Hey, it's Colton from Hedgehog, the home base for your crypto portfolio.

Slice 'em and dice 'em

Validation from an unexpected corner — Grayscale (of will-they-won't-they ETF fame) and FTSE Russell are teaming up to offer a product that sounds spiritually similar to Hedgehog Stacks:

They will join forces to offer crypto-curious investors a product called Crypto Sector Index Series, the firms announced Tuesday morning. It will include several indices tracking the prices of various buckets of digital assets according to their use cases.

The groups will include: cryptocurrencies that serve as a medium of exchange of store of value (like bitcoin, litecoin), smart contract projects (like ether, solana, polygon), tokens representing financial services (uniswap, compound, curve), coins representing art, gaming and media assets (NFT projects) and projects oriented on real-life applications (chainlink, filecoin and others), according to the announcement.

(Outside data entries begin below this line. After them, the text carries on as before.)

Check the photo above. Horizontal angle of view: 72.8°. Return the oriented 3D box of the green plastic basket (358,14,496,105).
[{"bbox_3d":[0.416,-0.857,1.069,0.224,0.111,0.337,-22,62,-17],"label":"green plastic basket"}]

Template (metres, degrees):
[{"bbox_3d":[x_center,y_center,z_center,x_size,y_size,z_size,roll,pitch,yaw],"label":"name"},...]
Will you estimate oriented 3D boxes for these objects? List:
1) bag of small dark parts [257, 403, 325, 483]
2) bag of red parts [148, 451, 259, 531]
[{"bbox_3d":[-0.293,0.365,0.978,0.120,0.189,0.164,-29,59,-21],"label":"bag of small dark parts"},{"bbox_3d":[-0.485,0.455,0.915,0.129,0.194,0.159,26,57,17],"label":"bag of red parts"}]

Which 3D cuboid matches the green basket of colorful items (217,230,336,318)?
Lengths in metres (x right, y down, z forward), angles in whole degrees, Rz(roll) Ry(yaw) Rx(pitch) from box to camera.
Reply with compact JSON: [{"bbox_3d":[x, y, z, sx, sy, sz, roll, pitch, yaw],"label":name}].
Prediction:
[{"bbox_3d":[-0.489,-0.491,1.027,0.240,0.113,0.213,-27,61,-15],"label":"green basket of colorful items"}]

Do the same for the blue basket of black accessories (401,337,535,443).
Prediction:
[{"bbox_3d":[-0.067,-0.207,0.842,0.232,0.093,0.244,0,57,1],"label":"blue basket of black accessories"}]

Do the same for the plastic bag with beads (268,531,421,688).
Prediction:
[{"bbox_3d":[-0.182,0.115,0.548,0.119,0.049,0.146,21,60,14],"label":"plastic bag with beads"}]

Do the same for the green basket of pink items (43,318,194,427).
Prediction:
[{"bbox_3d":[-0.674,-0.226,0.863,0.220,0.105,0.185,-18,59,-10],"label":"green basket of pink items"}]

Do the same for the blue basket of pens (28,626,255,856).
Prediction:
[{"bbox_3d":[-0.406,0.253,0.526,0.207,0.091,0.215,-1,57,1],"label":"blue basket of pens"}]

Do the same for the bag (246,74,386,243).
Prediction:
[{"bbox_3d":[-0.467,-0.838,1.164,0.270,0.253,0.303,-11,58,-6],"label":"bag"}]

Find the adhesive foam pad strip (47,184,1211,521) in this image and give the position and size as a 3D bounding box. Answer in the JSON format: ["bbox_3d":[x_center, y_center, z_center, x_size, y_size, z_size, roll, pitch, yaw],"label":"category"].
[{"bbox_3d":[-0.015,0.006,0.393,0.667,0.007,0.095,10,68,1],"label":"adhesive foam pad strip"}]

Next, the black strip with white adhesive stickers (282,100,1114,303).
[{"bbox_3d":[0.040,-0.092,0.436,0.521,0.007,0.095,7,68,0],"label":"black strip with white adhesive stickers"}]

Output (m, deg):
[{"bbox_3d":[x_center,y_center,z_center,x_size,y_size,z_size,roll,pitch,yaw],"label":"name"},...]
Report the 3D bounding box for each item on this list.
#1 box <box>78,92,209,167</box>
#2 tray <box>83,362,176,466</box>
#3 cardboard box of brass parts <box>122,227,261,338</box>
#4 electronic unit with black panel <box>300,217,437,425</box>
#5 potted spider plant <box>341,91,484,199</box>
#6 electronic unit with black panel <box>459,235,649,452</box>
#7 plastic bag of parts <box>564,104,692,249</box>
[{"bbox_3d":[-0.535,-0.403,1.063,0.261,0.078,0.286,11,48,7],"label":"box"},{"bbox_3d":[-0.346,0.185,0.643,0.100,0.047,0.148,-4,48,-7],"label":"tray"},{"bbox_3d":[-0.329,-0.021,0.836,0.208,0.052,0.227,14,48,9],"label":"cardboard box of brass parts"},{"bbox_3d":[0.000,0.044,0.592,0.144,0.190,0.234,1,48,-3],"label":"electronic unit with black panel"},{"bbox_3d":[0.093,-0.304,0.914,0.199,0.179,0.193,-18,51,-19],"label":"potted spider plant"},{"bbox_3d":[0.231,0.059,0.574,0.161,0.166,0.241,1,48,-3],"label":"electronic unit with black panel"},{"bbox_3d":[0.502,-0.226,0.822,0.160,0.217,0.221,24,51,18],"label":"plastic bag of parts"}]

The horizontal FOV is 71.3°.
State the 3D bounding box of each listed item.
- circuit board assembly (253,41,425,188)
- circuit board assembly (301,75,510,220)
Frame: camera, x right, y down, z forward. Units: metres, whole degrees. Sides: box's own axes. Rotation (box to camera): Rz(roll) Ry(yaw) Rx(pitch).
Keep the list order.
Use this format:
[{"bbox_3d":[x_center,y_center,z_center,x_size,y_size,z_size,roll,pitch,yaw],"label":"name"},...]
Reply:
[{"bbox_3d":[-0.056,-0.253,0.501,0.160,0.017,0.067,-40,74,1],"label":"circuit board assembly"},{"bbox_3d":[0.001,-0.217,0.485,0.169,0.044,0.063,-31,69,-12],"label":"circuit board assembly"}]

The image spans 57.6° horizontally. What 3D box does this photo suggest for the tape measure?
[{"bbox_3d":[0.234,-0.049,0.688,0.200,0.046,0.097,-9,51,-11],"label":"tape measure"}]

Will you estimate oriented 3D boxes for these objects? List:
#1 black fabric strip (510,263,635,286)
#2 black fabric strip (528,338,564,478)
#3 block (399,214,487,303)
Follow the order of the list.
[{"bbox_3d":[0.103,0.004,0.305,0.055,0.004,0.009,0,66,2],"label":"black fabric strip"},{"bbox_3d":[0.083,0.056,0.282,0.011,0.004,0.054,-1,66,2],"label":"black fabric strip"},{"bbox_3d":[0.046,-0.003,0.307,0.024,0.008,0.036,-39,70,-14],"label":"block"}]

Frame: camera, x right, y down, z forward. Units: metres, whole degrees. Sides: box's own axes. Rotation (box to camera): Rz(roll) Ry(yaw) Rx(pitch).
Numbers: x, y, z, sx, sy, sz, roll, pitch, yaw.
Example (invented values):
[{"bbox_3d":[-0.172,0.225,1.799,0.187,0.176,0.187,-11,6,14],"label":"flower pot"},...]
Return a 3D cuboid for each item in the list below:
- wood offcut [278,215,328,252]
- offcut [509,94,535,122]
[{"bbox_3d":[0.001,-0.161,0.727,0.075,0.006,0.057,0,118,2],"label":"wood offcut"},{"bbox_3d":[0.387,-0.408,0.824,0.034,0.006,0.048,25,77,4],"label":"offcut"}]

You may recall that Hedgehog has also partnered with FTSE Russell, as well as CoinDesk Indices, to expand the portfolio options available to our fine customers, such as yourself. Plus, of course, Hedgehog's own Stacks:

  • Total Crypto: More than 85% of the entire crypto market cap
  • Satoshi: Bitcoin, where it all started
  • DeFi: Peer-to-peer financial services on the blockchain
  • ETH Network: Assets built with Ethereum
  • Layer One: Core networks powering the crypto ecosystem
  • Yield Farming: Tokens that pool staked funds to generate rewards

Point being, there's no need to wait for Grayscale, we've already gotcha covered 😏

With BTC at its highest price since May 2022, everyone in crypto hopes the bull market is ready to swing back into action. If so — there's no way to be sure — then it's time for indexes (indices, if you prefer) to have their moment. I discussed this impending trend in CoinDesk last week:

U.S. crypto exchanges can no longer offer debt-based yield services like the erstwhile Gemini Earn program or retail-friendly staking services like Kraken's verboten one or Coinbase's beleaguered equivalent.

Side note, how often do you get to say "erstwhile," "verboten," and "beleaguered" all in one sentence?

There is, however, a compliant path forward. One that involves proactively playing nice with the Securities and Exchange Commission and relying on robust custody partnerships, including tools like separately managed accounts. Commingling customer funds in large digital asset baskets is a non-starter, as it securitizes the underlying assets. But intelligent and automated direct indexing products, employed by an internet adviser registration, have made inroads with regulators.

These direct indexing platforms are the next step to wide adoption of long-tail digital assets beyond bitcoin (BTC) and Ethereum's ETH. I agree with the leadership of Methodic Capital Management: "Indexes allow for efficient asset allocation, risk management, product development and performance measurement. Without indexes, crypto cannot evolve into an institutional financial market."

Indexes make it easy to benefit from diversification by creating a sensible target for automated rebalancing. Hedgehog actually goes a step farther than that — we allow you to customize Stacks in order to mix in a sprinkle of active management, still without the need to constantly monitor the ups and downs of the market.

Remember: time in the market > timing the market.